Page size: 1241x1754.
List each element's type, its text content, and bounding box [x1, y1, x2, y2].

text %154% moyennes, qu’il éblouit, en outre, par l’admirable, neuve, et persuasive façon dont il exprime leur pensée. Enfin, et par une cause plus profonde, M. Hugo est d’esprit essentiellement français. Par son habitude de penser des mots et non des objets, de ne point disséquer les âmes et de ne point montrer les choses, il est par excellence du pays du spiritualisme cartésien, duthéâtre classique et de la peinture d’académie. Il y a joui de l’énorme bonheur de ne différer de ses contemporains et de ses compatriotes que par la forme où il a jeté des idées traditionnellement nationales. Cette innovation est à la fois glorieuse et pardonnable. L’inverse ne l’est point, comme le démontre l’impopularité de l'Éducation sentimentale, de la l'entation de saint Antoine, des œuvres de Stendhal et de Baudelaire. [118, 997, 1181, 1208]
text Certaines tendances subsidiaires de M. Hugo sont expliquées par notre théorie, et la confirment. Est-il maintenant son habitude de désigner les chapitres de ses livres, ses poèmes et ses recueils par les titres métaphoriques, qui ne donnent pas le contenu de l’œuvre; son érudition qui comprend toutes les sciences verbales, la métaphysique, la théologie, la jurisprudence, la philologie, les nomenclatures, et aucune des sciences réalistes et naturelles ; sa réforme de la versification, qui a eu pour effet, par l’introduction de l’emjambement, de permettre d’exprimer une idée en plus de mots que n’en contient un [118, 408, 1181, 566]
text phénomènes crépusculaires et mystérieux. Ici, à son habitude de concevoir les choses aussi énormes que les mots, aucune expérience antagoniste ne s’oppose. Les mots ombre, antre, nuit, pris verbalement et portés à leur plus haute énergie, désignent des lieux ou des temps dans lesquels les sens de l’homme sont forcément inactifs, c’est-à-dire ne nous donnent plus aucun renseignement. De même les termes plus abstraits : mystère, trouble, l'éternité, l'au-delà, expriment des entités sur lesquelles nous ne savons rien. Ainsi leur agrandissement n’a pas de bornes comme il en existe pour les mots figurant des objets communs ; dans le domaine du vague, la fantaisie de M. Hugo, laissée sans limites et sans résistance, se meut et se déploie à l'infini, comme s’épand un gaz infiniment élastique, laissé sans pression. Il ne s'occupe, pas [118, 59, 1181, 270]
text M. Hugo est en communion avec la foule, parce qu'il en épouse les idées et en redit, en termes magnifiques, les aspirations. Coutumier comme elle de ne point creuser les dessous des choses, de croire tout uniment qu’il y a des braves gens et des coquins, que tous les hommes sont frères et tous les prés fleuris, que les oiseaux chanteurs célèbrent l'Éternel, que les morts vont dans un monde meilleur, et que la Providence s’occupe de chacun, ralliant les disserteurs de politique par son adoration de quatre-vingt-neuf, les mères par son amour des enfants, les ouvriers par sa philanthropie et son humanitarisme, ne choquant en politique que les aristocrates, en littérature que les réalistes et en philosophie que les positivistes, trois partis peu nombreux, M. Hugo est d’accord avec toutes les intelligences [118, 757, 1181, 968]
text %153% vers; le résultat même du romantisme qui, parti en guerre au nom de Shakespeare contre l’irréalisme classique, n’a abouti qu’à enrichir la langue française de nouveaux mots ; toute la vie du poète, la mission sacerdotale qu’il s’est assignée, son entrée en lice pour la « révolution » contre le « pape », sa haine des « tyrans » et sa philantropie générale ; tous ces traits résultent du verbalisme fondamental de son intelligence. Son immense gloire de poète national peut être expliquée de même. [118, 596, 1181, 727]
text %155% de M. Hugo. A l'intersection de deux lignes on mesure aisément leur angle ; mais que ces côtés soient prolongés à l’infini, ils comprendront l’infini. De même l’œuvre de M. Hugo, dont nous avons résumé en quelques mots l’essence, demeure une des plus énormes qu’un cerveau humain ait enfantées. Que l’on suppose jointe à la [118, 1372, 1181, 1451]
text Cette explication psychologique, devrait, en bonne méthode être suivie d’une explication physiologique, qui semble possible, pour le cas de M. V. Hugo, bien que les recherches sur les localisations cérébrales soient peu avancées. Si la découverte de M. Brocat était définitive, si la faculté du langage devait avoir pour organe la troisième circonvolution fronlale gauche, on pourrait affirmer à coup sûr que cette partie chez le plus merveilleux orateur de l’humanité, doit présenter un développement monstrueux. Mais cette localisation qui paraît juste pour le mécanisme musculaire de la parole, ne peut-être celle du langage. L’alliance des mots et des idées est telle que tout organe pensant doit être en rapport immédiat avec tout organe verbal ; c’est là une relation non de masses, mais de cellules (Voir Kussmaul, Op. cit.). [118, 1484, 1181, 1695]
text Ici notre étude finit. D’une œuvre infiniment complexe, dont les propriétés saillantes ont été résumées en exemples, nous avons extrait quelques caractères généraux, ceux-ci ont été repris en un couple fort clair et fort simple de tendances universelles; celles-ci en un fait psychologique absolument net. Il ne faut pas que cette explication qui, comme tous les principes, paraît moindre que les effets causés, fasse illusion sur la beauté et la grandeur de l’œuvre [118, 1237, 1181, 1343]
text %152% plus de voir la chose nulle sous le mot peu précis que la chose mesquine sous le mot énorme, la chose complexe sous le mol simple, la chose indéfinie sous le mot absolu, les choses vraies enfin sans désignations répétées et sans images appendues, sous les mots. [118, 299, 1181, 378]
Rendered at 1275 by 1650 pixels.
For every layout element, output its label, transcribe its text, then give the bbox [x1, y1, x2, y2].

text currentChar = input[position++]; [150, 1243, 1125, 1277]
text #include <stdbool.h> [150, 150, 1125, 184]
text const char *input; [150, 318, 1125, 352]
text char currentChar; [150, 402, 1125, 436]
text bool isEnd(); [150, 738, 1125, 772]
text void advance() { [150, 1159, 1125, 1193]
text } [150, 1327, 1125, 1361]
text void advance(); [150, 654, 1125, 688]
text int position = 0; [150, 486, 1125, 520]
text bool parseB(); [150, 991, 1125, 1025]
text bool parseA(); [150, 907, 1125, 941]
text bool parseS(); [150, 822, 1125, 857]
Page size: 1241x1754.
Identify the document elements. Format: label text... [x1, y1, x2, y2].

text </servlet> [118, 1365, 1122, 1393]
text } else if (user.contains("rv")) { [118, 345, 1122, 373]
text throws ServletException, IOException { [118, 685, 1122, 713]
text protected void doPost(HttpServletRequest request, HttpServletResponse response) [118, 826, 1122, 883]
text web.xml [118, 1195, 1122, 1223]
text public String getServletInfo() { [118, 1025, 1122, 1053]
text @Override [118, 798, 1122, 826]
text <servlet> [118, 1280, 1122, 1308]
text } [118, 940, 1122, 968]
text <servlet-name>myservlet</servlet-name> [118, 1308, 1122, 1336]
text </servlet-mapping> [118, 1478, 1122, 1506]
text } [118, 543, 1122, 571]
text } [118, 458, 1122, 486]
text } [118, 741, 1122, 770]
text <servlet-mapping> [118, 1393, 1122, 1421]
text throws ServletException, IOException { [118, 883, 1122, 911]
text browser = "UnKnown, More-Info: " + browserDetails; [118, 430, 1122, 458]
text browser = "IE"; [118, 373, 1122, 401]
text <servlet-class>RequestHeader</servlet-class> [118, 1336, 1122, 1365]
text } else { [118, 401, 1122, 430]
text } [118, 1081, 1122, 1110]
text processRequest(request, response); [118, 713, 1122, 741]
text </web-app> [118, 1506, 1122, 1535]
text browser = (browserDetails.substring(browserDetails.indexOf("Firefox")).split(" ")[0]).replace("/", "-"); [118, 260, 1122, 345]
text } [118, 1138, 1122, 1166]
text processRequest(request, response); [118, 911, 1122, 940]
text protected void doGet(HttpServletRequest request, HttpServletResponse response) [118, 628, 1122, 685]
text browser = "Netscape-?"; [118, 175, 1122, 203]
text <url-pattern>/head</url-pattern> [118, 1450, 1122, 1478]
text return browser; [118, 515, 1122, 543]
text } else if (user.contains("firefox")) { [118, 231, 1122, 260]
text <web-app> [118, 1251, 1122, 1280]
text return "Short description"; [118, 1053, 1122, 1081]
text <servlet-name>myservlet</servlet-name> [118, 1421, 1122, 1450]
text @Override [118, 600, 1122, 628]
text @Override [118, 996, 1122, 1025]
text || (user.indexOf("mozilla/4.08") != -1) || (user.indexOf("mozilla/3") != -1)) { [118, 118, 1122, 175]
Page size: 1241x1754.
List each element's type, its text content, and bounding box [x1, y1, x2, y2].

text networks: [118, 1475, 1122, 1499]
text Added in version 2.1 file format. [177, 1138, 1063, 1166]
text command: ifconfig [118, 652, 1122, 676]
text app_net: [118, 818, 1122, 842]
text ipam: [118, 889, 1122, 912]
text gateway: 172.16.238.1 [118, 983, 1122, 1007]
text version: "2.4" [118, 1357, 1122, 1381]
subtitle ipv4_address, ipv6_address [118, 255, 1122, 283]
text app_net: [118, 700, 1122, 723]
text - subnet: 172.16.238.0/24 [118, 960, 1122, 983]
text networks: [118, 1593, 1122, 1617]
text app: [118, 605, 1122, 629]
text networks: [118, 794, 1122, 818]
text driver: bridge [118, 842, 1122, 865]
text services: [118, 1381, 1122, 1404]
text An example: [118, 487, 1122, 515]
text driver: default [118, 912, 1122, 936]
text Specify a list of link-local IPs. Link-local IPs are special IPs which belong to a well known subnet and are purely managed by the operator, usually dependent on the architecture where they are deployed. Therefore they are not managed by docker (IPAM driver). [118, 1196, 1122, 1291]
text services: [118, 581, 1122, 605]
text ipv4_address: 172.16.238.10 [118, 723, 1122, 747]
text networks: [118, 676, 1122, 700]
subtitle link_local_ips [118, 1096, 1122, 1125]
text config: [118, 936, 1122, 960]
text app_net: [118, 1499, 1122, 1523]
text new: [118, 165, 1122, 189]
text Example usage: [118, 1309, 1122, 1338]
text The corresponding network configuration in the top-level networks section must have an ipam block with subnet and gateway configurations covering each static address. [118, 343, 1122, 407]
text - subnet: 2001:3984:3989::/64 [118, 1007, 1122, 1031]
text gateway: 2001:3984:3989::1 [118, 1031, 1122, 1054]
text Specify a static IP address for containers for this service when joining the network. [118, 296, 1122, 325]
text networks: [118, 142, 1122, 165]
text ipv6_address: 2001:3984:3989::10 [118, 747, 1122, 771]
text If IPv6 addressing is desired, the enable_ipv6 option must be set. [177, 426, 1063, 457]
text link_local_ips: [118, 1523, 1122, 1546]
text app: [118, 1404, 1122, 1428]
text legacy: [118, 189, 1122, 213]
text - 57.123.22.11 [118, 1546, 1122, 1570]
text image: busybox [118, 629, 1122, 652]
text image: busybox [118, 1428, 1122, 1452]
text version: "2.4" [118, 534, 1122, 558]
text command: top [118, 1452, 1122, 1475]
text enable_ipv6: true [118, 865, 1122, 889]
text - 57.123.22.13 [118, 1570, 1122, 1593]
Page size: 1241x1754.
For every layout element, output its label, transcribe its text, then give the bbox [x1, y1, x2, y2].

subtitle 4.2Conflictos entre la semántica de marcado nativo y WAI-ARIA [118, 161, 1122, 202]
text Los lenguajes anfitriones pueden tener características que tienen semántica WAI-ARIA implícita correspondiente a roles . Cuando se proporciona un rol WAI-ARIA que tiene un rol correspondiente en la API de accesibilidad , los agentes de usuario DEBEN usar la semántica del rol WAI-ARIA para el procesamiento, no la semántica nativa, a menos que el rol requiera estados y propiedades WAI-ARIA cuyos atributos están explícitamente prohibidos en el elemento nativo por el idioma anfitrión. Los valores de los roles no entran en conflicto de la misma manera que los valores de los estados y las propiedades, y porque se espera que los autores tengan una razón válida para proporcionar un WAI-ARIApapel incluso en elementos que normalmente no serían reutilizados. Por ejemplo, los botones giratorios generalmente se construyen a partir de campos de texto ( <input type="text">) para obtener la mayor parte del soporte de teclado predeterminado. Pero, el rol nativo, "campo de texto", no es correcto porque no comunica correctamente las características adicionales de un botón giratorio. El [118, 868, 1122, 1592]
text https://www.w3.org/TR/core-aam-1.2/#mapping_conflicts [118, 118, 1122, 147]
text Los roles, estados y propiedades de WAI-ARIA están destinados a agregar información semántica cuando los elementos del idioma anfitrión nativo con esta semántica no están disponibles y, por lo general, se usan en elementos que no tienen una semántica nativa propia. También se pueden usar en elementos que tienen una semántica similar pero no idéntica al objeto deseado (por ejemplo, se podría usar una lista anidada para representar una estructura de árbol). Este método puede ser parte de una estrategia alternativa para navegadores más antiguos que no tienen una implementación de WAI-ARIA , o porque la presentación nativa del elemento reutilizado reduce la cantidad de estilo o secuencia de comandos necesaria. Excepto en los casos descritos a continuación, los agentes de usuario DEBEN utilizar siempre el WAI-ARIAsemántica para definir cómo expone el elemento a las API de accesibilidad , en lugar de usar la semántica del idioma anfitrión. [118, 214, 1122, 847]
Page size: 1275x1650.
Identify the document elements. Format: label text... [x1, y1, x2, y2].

#### Problem to work on:
Could you output the lines from the one containing "text networks: [118, 1475, 1122, 1499]" through the one containing "text app_net: [118, 700, 1122, 723]", inclusive, exactly as they appear?

#### Output:
text networks: [118, 1475, 1122, 1499]
text Added in version 2.1 file format. [177, 1138, 1063, 1166]
text command: ifconfig [118, 652, 1122, 676]
text app_net: [118, 818, 1122, 842]
text ipam: [118, 889, 1122, 912]
text gateway: 172.16.238.1 [118, 983, 1122, 1007]
text version: "2.4" [118, 1357, 1122, 1381]
subtitle ipv4_address, ipv6_address [118, 255, 1122, 283]
text app_net: [118, 700, 1122, 723]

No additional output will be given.